[clug] Your Best arguments please

Michael James michael at james.st
Fri Aug 8 02:31:21 EST 2003


On Thursday 21 August 2003 21:42, Carl Jackson wrote:
>     I'm currently corresponding with an ACT MLA about OSS legislation
> and the MLA has challenged me with the article at the link below .  I
> would appreciate the input of the list Brains Trust on the best
> counter-arguments.  Any and all opinions welcome.  Give it your best -
> there is a vote hanging in the balance here...

I'm working in Bioinformatics an area of specialized smaller-volume software.

There are no shortage of offerings either open or closed source for say,
 experiment management ie Lab notebooks kept in databases.

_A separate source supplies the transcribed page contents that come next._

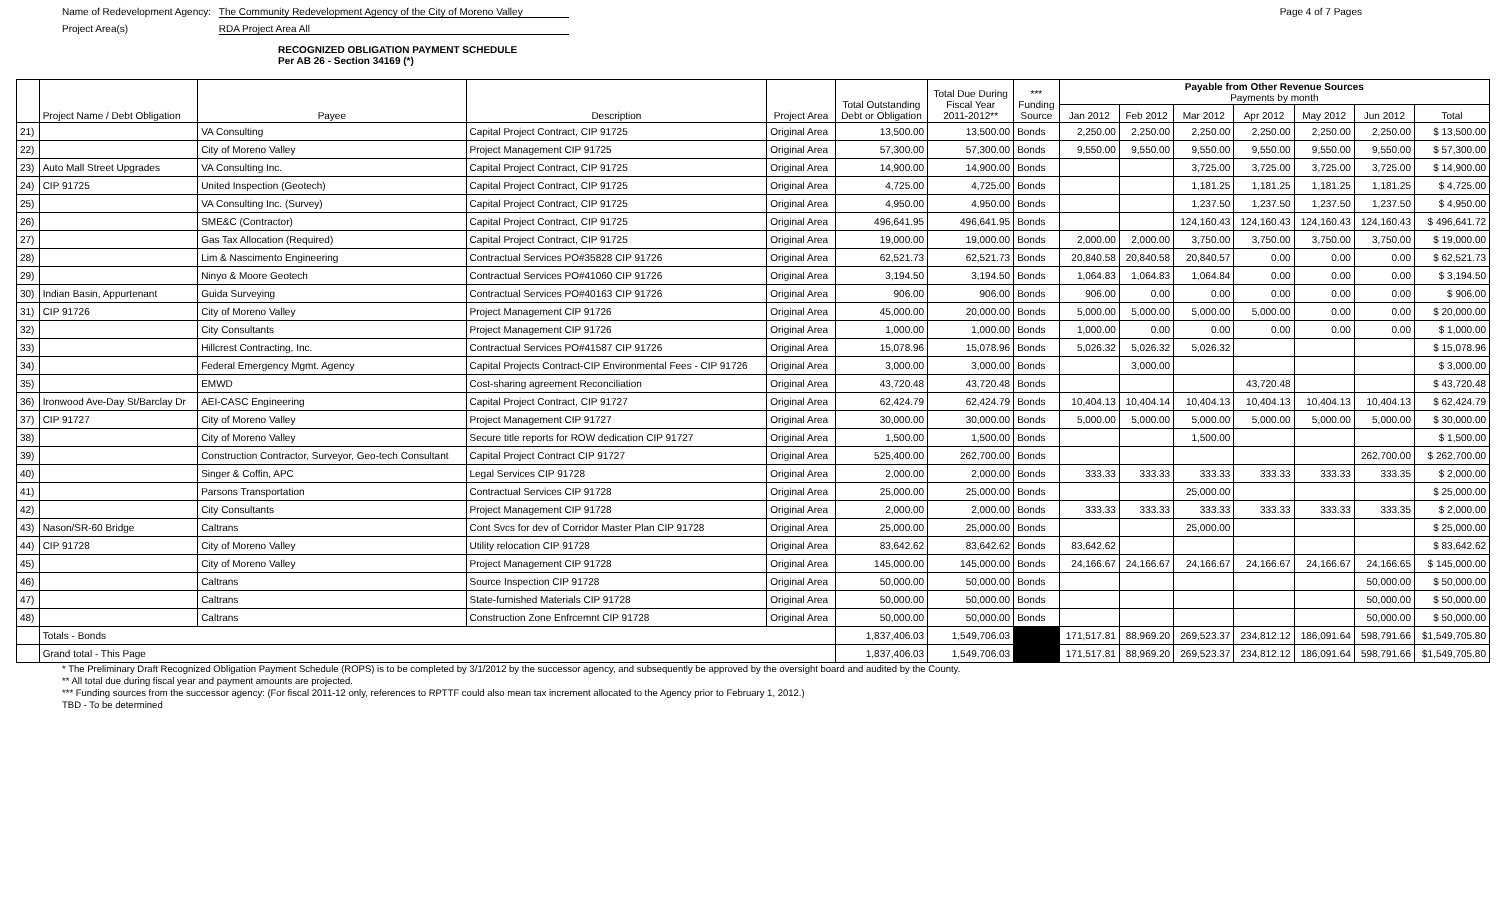Name of Redevelopment Agency: The Community Redevelopment Agency of the City of Moreno Valley
Project Area(s) RDA Project Area All
Page 4 of 7 Pages
RECOGNIZED OBLIGATION PAYMENT SCHEDULE
Per AB 26 - Section 34169 (*)
| | Project Name / Debt Obligation | Payee | Description | Project Area | Total Outstanding Debt or Obligation | Total Due During Fiscal Year 2011-2012** | *** Funding Source | Payable from Other Revenue Sources Payments by month | | | | | | |
| --- | --- | --- | --- | --- | --- | --- | --- | --- | --- | --- | --- | --- | --- | --- |
| | | | | | | | | Jan 2012 | Feb 2012 | Mar 2012 | Apr 2012 | May 2012 | Jun 2012 | Total |
| 21) | | VA Consulting | Capital Project Contract, CIP 91725 | Original Area | 13,500.00 | 13,500.00 | Bonds | 2,250.00 | 2,250.00 | 2,250.00 | 2,250.00 | 2,250.00 | 2,250.00 | $ 13,500.00 |
| 22) | | City of Moreno Valley | Project Management CIP 91725 | Original Area | 57,300.00 | 57,300.00 | Bonds | 9,550.00 | 9,550.00 | 9,550.00 | 9,550.00 | 9,550.00 | 9,550.00 | $ 57,300.00 |
| 23) | Auto Mall Street Upgrades | VA Consulting Inc. | Capital Project Contract, CIP 91725 | Original Area | 14,900.00 | 14,900.00 | Bonds | | | 3,725.00 | 3,725.00 | 3,725.00 | 3,725.00 | $ 14,900.00 |
| 24) | CIP 91725 | United Inspection (Geotech) | Capital Project Contract, CIP 91725 | Original Area | 4,725.00 | 4,725.00 | Bonds | | | 1,181.25 | 1,181.25 | 1,181.25 | 1,181.25 | $ 4,725.00 |
| 25) | | VA Consulting Inc. (Survey) | Capital Project Contract, CIP 91725 | Original Area | 4,950.00 | 4,950.00 | Bonds | | | 1,237.50 | 1,237.50 | 1,237.50 | 1,237.50 | $ 4,950.00 |
| 26) | | SME&C (Contractor) | Capital Project Contract, CIP 91725 | Original Area | 496,641.95 | 496,641.95 | Bonds | | | 124,160.43 | 124,160.43 | 124,160.43 | 124,160.43 | $ 496,641.72 |
| 27) | | Gas Tax Allocation (Required) | Capital Project Contract, CIP 91725 | Original Area | 19,000.00 | 19,000.00 | Bonds | 2,000.00 | 2,000.00 | 3,750.00 | 3,750.00 | 3,750.00 | 3,750.00 | $ 19,000.00 |
| 28) | | Lim & Nascimento Engineering | Contractual Services PO#35828 CIP 91726 | Original Area | 62,521.73 | 62,521.73 | Bonds | 20,840.58 | 20,840.58 | 20,840.57 | 0.00 | 0.00 | 0.00 | $ 62,521.73 |
| 29) | | Ninyo & Moore Geotech | Contractual Services PO#41060 CIP 91726 | Original Area | 3,194.50 | 3,194.50 | Bonds | 1,064.83 | 1,064.83 | 1,064.84 | 0.00 | 0.00 | 0.00 | $ 3,194.50 |
| 30) | Indian Basin, Appurtenant | Guida Surveying | Contractual Services PO#40163 CIP 91726 | Original Area | 906.00 | 906.00 | Bonds | 906.00 | 0.00 | 0.00 | 0.00 | 0.00 | 0.00 | $ 906.00 |
| 31) | CIP 91726 | City of Moreno Valley | Project Management CIP 91726 | Original Area | 45,000.00 | 20,000.00 | Bonds | 5,000.00 | 5,000.00 | 5,000.00 | 5,000.00 | 0.00 | 0.00 | $ 20,000.00 |
| 32) | | City Consultants | Project Management CIP 91726 | Original Area | 1,000.00 | 1,000.00 | Bonds | 1,000.00 | 0.00 | 0.00 | 0.00 | 0.00 | 0.00 | $ 1,000.00 |
| 33) | | Hillcrest Contracting, Inc. | Contractual Services PO#41587 CIP 91726 | Original Area | 15,078.96 | 15,078.96 | Bonds | 5,026.32 | 5,026.32 | 5,026.32 | | | | $ 15,078.96 |
| 34) | | Federal Emergency Mgmt. Agency | Capital Projects Contract-CIP Environmental Fees - CIP 91726 | Original Area | 3,000.00 | 3,000.00 | Bonds | | 3,000.00 | | | | | $ 3,000.00 |
| 35) | | EMWD | Cost-sharing agreement Reconciliation | Original Area | 43,720.48 | 43,720.48 | Bonds | | | | 43,720.48 | | | $ 43,720.48 |
| 36) | Ironwood Ave-Day St/Barclay Dr | AEI-CASC Engineering | Capital Project Contract, CIP 91727 | Original Area | 62,424.79 | 62,424.79 | Bonds | 10,404.13 | 10,404.14 | 10,404.13 | 10,404.13 | 10,404.13 | 10,404.13 | $ 62,424.79 |
| 37) | CIP 91727 | City of Moreno Valley | Project Management CIP 91727 | Original Area | 30,000.00 | 30,000.00 | Bonds | 5,000.00 | 5,000.00 | 5,000.00 | 5,000.00 | 5,000.00 | 5,000.00 | $ 30,000.00 |
| 38) | | City of Moreno Valley | Secure title reports for ROW dedication CIP 91727 | Original Area | 1,500.00 | 1,500.00 | Bonds | | | 1,500.00 | | | | $ 1,500.00 |
| 39) | | Construction Contractor, Surveyor, Geo-tech Consultant | Capital Project Contract CIP 91727 | Original Area | 525,400.00 | 262,700.00 | Bonds | | | | | | 262,700.00 | $ 262,700.00 |
| 40) | | Singer & Coffin, APC | Legal Services CIP 91728 | Original Area | 2,000.00 | 2,000.00 | Bonds | 333.33 | 333.33 | 333.33 | 333.33 | 333.33 | 333.35 | $ 2,000.00 |
| 41) | | Parsons Transportation | Contractual Services CIP 91728 | Original Area | 25,000.00 | 25,000.00 | Bonds | | | 25,000.00 | | | | $ 25,000.00 |
| 42) | | City Consultants | Project Management CIP 91728 | Original Area | 2,000.00 | 2,000.00 | Bonds | 333.33 | 333.33 | 333.33 | 333.33 | 333.33 | 333.35 | $ 2,000.00 |
| 43) | Nason/SR-60 Bridge | Caltrans | Cont Svcs for dev of Corridor Master Plan CIP 91728 | Original Area | 25,000.00 | 25,000.00 | Bonds | | | 25,000.00 | | | | $ 25,000.00 |
| 44) | CIP 91728 | City of Moreno Valley | Utility relocation CIP 91728 | Original Area | 83,642.62 | 83,642.62 | Bonds | 83,642.62 | | | | | | $ 83,642.62 |
| 45) | | City of Moreno Valley | Project Management CIP 91728 | Original Area | 145,000.00 | 145,000.00 | Bonds | 24,166.67 | 24,166.67 | 24,166.67 | 24,166.67 | 24,166.67 | 24,166.65 | $ 145,000.00 |
| 46) | | Caltrans | Source Inspection CIP 91728 | Original Area | 50,000.00 | 50,000.00 | Bonds | | | | | | 50,000.00 | $ 50,000.00 |
| 47) | | Caltrans | State-furnished Materials CIP 91728 | Original Area | 50,000.00 | 50,000.00 | Bonds | | | | | | 50,000.00 | $ 50,000.00 |
| 48) | | Caltrans | Construction Zone Enfrcemnt CIP 91728 | Original Area | 50,000.00 | 50,000.00 | Bonds | | | | | | 50,000.00 | $ 50,000.00 |
| | Totals - Bonds | | | | 1,837,406.03 | 1,549,706.03 | | 171,517.81 | 88,969.20 | 269,523.37 | 234,812.12 | 186,091.64 | 598,791.66 | $1,549,705.80 |
| | Grand total - This Page | | | | 1,837,406.03 | 1,549,706.03 | | 171,517.81 | 88,969.20 | 269,523.37 | 234,812.12 | 186,091.64 | 598,791.66 | $1,549,705.80 |
* The Preliminary Draft Recognized Obligation Payment Schedule (ROPS) is to be completed by 3/1/2012 by the successor agency, and subsequently be approved by the oversight board and audited by the County.
** All total due during fiscal year and payment amounts are projected.
*** Funding sources from the successor agency: (For fiscal 2011-12 only, references to RPTTF could also mean tax increment allocated to the Agency prior to February 1, 2012.)
TBD - To be determined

Trouble is picking the winner among the closed source providers.
Even if you have the expertise to recognize the best solution,
 that is no guarantee they will win or even stay in business.
And if they don't, you're cooked, you have no code,
 just the binaries you are running and no-one else to go to.
Complete disaster, no survivors, back to square one.

After a few times round this loop the line,
 "Just pay us the license fee and all your problems will be solved
 by turnkey package X", is sounding less attractive.

A more robust solution is to start with open source,
 hire staff or contractors to implement it in your context,
 even if it has to be evolved into what you want.
First off, the money stays closer to home.

 Down the track if you loose a programmer/have a row with the contractors
 and there are plenty of computer graduates (not belittling our skills)
 that can get up to speed with your package and carry you on.
If you put your development back into a viable open source project,
 there is an available pool of expertise on the mailing lists.

This is not an argument I have to put, I hear it around me,
 "Locked up proprietary solutions, no way,
 no matter how attractive they sound,
 we poured a stack of money into them
 and ended up with nothing.
Stick to developing within open source,
 slow and steady wins the race."

my .02,
michaelj

PS:	Privately, and not an argument I'd use:
 the OS "pool of knowledge" sounds like karma,
 a company that releases code into an OS project,
 can draw back from among the project's wider community.
 It's as real as other more recognised forms of goodwill
 and allows "corporate knowledge" to be carried outside the company.